Lessons and challenges from the coalition government of Zimbabwe and Kenya brought together civil society representatives from the two nations under the weeklong Utetezi exchange visit in Zimbabwe. Kenya’s civil society members are in Zimbabwe to share experiences particularly in areas of national healing and reconciliation, governments of national unity and the constitution making process. The similarities between the two nations are just too many to ignore as the social, political and economic challenges experienced by both nations depict a similar picture. The two nations were once colonised by Britain and they both inherited badly written constitutions, which failed to address marginalization and injustices perpetrated during the pre and post-colonial era. The failed promises of independence saw further marginalisation of people and alienation of fertile land as the political elite amended and manipulated the constitution for personal gain.
Political power is now being used as a gateway to riches as the majority continue to wallow in poverty.

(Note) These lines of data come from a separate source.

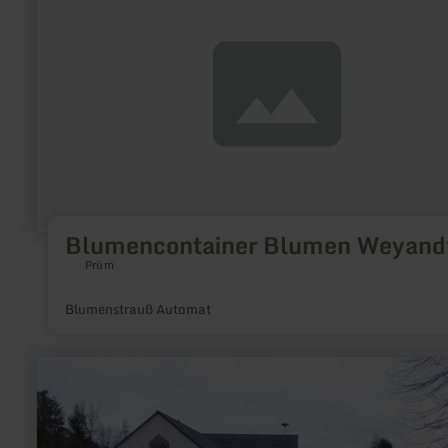
Blumencontainer
Blumen
Weyandt
Blumencontainer Blumen Weyand
Prüm
Blumenstrauß Automat
mehr
erfahren
zu:
E-
Bike-
Ladestation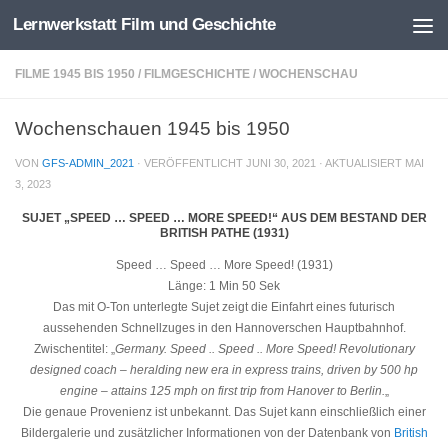
Lernwerkstatt Film und Geschichte
Zum Inhalt springen
FILME 1945 BIS 1950
/
FILMGESCHICHTE
/
WOCHENSCHAU
Wochenschauen 1945 bis 1950
VON
GFS-ADMIN_2021
· VERÖFFENTLICHT
JUNI 30, 2021
· AKTUALISIERT
MAI
3, 2023
SUJET „SPEED … SPEED … MORE SPEED!“ AUS DEM BESTAND DER
BRITISH PATHE (1931)
Speed … Speed … More Speed! (1931)
Länge: 1 Min 50 Sek
Das mit O-Ton unterlegte Sujet zeigt die Einfahrt eines futurisch
aussehenden Schnellzuges in den Hannoverschen Hauptbahnhof.
Zwischentitel: „
Germany. Speed .. Speed .. More Speed! Revolutionary
designed coach – heralding new era in express trains, driven by 500 hp
engine – attains 125 mph on first trip from Hanover to Berlin.
„
Die genaue Provenienz ist unbekannt. Das Sujet kann einschließlich einer
Bildergalerie und zusätzlicher Informationen von der Datenbank von
British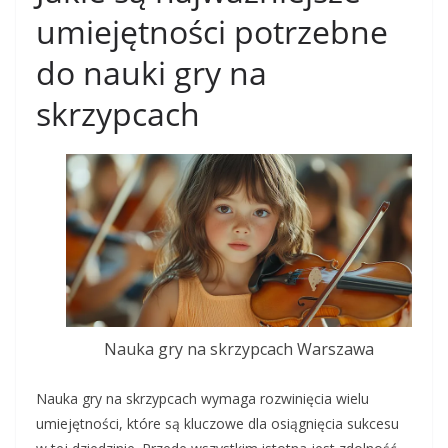
umiejętności potrzebne
do nauki gry na
skrzypcach
Nauka gry na skrzypcach Warszawa
Nauka gry na skrzypcach wymaga rozwinięcia wielu
umiejętności, które są kluczowe dla osiągnięcia sukcesu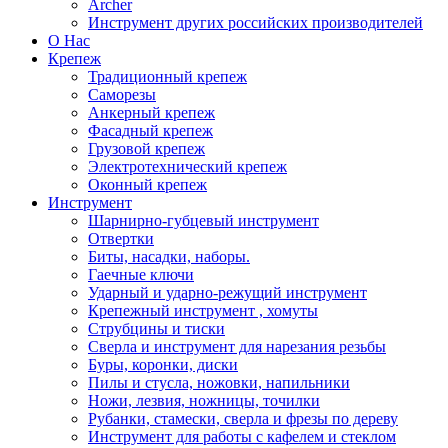
Archer
Инструмент других российских производителей
О Нас
Крепеж
Традиционный крепеж
Саморезы
Анкерный крепеж
Фасадный крепеж
Грузовой крепеж
Электротехнический крепеж
Оконный крепеж
Инструмент
Шарнирно-губцевый инструмент
Отвертки
Биты, насадки, наборы.
Гаечные ключи
Ударный и ударно-режущий инструмент
Крепежный инструмент , хомуты
Струбцины и тиски
Сверла и инструмент для нарезания резьбы
Буры, коронки, диски
Пилы и стусла, ножовки, напильники
Ножи, лезвия, ножницы, точилки
Рубанки, стамески, сверла и фрезы по дереву
Инструмент для работы с кафелем и стеклом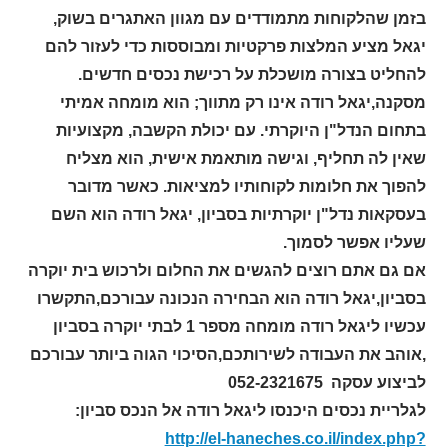
בזמן שהלקוחות מתמודדים עם מגוון האתגרים בשוק,
יגאל מציע המלצות פרקטיות ומבוססות כדי לעזור להם
להחליט בצורה מושכלת על רכישת נכסים חדשים.
מסקנה,יגאל רודה אינו רק מתווך; הוא מומחה אמיתי
בתחום הנדל"ן היוקרתי. עם יכולת הקשבה, מקצועיות
שאין לה תחליף, וגישה מותאמת אישית, הוא מצליח
להפוך את חלומות לקוחותיו למציאות. כאשר מדובר
בעסקאות נדל"ן יוקרתיות בסביון, יגאל רודה הוא השם
שעליו אפשר לסמוך.
אם גם אתם רוצים להגשים את החלום ולרכוש בית יוקרה
בסביון,יגאל רודה הוא הבחירה הנכונה עבורכם,התקשרו
עכשיו ליגאל רודה מומחה מספר 1 לבתי יוקרה בסביון
,אוהב את העבודה לשירותכם,הסיכוי הגוה ביותר עבורכם
לביצוע עסקה 052-2321675
לגלריית נכסים היכנסו ליגאל רודה אל הנכס סביון:
http://el-haneches.co.il/index.php?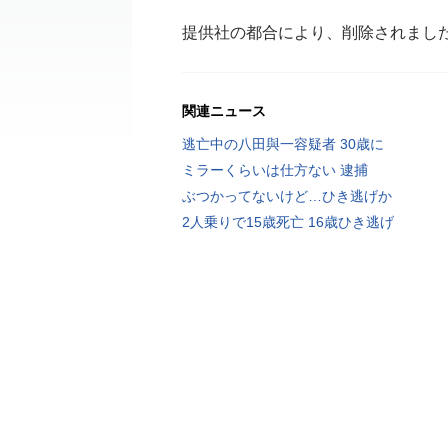
提供社の都合により、削除されまし
関連ニュース
逃亡中の八田與一容疑者 30歳に
ミラーくらいは仕方ない 逮捕
ぶつかってないけど…ひき逃げか
2人乗りで15歳死亡 16歳ひき逃げ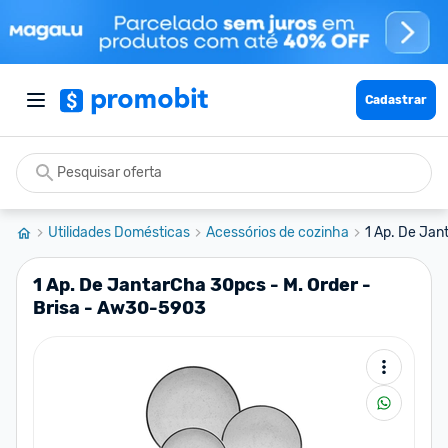
Cadastrar
Utilidades Domésticas
Acessórios de cozinha
1 Ap. De Jant
1 Ap. De JantarCha 30pcs - M. Order -
Brisa - Aw30-5903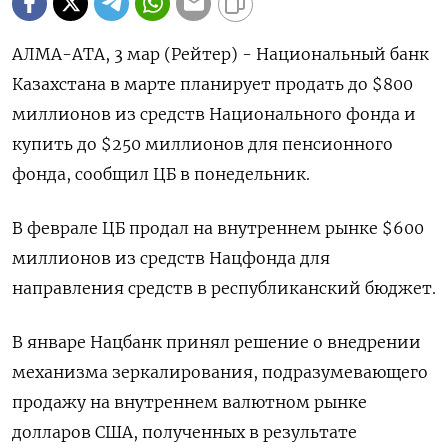
АЛМА-АТА, 3 мар (Рейтер) - Национальный банк
Казахстана в марте планирует продать до $800
миллионов из средств Национального фонда и
купить до $250 миллионов для пенсионного
фонда, сообщил ЦБ в понедельник.
В феврале ЦБ продал на внутреннем рынке $600
миллионов из средств Нацфонда для
направления средств в республиканский бюджет.
В январе Нацбанк принял решение о внедрении
механизма зеркалирования, подразумевающего
продажу на внутреннем валютном рынке
долларов США, полученных в результате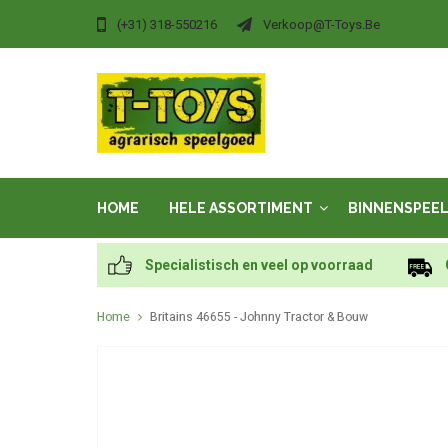
(+31) 318-550216
Verkoop@t-Toys.be
HOME
HELE ASSORTIMENT
BINNENSPEE
Specialistisch en veel op voorraad
Home
Britains 46655 - Johnny Tractor & Bouw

One can easily describe these coalition governments currently running both nations as initiatives brought about not out of good faith, but out of frustration. Zimbabwe, just like Kenya shares the same history of rejected constitutions. In 2000 Zimbabwe passed a “NO” vote over a constitution, which they regarded as not people driven and the same happened in Kenya in 2005 when President Mwai Kibaki tried to fast track a constitution, which had no input from the people. The same debatable issue around executive powers of the president, land, devolution of power, accountability, the re-structuring of the political system, the rule of law characterise the constitution making history of the two nations.
The exchange visit also focused on the role of civil society in shaping political discourse. The recent crack down of dissenting voices in Zimbabwe, particularly the politicisation of the work of civil society indicates the growing concern over the urgent need for reforms. Zimbabwe’s civil society was urged not to lie dormant but take its rightful place in society.
The journey to national healing and reconciliation resulted in the formation of the Organ on National Healing in Zimbabwe and the adoption of the Human Rights Commission, which recently came under fire for lack of independence and capacity. One speaker said that “change is not an activity but a process”, the current transitional period, which Zimbabwe is currently going through, could be compared to the situation where Kenya was ten to fifteen years ago. A constitution can remain a piece of paper unless it is put to use to solve the social, political and economic problems facing the nation. And if the nation is to progress political leaders need to drop self-aspirations and question the status quo.
Pocket sized printed versions of the Constitution are distributed in Kenya.